[Extracted data entries]
------------------------------

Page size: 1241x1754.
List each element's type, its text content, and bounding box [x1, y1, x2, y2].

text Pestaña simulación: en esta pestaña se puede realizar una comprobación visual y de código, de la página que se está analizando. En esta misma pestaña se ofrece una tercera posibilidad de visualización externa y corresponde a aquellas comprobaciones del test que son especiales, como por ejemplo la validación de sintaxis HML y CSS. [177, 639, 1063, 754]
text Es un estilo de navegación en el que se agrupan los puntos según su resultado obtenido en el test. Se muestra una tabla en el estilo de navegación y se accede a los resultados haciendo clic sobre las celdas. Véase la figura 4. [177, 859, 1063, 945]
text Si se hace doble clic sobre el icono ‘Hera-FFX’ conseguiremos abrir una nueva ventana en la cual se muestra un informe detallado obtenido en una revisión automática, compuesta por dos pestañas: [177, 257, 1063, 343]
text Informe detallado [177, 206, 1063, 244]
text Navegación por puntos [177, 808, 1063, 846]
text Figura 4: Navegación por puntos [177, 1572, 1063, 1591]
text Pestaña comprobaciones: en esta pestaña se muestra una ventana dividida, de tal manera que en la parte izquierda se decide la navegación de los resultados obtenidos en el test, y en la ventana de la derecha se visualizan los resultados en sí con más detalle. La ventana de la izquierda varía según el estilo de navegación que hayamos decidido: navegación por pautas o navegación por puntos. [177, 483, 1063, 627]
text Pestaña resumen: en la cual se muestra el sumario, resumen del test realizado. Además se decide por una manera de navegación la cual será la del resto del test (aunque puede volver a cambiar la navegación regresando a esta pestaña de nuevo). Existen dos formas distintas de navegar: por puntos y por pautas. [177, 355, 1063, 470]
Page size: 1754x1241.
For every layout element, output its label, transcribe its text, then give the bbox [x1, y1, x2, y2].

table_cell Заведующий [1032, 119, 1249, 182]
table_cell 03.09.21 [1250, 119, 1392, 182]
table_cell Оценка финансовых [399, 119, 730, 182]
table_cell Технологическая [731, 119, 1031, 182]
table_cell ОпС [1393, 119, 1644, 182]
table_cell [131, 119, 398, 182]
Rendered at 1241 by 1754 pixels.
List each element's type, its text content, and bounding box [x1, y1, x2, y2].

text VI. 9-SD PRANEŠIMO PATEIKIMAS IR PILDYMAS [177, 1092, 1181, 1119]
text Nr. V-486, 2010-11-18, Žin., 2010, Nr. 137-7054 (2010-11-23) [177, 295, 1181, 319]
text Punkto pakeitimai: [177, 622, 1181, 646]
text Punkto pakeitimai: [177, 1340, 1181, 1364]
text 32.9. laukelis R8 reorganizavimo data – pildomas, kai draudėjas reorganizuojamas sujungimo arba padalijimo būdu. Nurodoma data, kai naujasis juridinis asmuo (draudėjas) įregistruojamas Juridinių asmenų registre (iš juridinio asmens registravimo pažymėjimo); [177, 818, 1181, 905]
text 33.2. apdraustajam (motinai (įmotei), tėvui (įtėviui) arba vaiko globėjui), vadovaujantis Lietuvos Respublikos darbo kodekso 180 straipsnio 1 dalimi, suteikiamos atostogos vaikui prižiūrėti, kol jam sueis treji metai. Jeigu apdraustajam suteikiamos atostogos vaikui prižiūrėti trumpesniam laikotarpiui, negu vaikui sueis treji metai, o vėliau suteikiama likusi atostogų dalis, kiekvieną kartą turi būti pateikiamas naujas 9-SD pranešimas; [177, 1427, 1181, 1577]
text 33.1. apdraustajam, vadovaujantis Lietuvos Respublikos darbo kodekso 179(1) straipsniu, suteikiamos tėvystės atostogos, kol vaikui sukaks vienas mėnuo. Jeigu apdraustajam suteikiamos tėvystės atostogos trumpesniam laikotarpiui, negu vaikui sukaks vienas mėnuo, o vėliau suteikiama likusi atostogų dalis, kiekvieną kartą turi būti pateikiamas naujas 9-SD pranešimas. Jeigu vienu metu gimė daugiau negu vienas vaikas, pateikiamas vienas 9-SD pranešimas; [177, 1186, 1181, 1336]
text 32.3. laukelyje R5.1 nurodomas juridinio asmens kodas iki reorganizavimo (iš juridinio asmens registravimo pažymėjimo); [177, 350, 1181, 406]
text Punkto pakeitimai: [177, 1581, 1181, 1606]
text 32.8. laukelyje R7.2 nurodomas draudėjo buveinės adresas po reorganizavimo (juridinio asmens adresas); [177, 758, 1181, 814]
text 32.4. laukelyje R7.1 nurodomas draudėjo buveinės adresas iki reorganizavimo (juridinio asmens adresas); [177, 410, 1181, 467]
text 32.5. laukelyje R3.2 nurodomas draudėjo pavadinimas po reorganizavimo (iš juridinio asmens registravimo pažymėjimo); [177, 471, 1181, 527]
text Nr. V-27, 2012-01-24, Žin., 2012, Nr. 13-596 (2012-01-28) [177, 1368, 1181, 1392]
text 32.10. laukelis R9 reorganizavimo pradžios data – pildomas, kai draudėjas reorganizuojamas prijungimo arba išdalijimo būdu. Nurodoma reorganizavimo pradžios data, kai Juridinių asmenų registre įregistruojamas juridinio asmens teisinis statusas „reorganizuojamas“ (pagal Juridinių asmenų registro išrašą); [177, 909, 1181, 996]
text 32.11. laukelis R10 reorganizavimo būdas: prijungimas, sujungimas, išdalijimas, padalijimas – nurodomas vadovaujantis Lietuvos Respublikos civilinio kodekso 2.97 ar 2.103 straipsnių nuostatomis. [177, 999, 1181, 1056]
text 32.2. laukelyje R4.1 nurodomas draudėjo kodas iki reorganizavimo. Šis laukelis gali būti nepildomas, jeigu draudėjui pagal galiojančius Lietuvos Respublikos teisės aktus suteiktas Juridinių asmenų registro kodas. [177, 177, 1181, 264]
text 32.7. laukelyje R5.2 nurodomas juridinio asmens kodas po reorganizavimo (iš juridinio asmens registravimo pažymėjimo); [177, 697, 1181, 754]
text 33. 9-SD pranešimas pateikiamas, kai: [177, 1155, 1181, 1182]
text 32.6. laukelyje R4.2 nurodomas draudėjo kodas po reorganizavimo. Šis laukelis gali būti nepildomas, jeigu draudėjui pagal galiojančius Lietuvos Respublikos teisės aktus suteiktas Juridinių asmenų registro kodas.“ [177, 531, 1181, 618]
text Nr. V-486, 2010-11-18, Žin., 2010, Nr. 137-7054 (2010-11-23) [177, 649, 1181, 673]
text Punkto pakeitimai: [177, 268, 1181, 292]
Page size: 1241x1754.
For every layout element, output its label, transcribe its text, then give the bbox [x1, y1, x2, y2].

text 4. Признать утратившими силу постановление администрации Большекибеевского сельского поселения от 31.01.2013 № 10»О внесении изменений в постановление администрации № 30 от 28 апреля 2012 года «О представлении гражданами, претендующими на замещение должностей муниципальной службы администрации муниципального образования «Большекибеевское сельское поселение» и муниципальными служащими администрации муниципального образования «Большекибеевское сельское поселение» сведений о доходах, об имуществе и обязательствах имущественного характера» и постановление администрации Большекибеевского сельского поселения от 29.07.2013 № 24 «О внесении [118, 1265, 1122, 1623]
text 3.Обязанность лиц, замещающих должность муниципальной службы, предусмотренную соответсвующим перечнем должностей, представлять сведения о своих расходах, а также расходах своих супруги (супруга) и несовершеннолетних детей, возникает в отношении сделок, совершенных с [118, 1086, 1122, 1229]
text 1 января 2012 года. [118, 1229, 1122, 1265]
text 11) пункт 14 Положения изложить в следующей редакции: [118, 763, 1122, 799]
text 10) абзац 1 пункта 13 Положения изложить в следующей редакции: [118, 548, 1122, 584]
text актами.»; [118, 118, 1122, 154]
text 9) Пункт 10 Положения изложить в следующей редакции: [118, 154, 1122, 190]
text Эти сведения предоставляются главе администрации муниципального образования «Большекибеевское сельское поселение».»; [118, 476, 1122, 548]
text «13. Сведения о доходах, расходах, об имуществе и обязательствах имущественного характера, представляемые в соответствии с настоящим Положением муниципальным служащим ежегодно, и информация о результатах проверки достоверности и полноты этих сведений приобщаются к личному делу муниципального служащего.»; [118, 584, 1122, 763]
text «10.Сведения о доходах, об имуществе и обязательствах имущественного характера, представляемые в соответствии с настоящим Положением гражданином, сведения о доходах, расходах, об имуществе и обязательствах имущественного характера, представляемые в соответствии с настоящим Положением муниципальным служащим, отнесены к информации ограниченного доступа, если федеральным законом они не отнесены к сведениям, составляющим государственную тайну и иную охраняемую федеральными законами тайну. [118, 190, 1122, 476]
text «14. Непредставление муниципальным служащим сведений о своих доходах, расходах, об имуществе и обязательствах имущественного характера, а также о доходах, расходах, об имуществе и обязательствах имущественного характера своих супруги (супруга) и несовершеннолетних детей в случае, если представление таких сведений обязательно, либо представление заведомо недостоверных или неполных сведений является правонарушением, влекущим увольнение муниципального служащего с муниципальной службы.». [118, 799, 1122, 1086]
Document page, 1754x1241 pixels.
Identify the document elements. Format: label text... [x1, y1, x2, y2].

------------------------------

■ Written problem: Can you give the data again from the line with "text 4. Признать" up to and including the line with "text 9) Пункт", switching "в следующей редакции" to "в новой редакции" and leaving everything else unchanged?

■ Task solution:
text 4. Признать утратившими силу постановление администрации Большекибеевского сельского поселения от 31.01.2013 № 10»О внесении изменений в постановление администрации № 30 от 28 апреля 2012 года «О представлении гражданами, претендующими на замещение должностей муниципальной службы администрации муниципального образования «Большекибеевское сельское поселение» и муниципальными служащими администрации муниципального образования «Большекибеевское сельское поселение» сведений о доходах, об имуществе и обязательствах имущественного характера» и постановление администрации Большекибеевского сельского поселения от 29.07.2013 № 24 «О внесении [118, 1265, 1122, 1623]
text 3.Обязанность лиц, замещающих должность муниципальной службы, предусмотренную соответсвующим перечнем должностей, представлять сведения о своих расходах, а также расходах своих супруги (супруга) и несовершеннолетних детей, возникает в отношении сделок, совершенных с [118, 1086, 1122, 1229]
text 1 января 2012 года. [118, 1229, 1122, 1265]
text 11) пункт 14 Положения изложить в новой редакции: [118, 763, 1122, 799]
text 10) абзац 1 пункта 13 Положения изложить в новой редакции: [118, 548, 1122, 584]
text актами.»; [118, 118, 1122, 154]
text 9) Пункт 10 Положения изложить в новой редакции: [118, 154, 1122, 190]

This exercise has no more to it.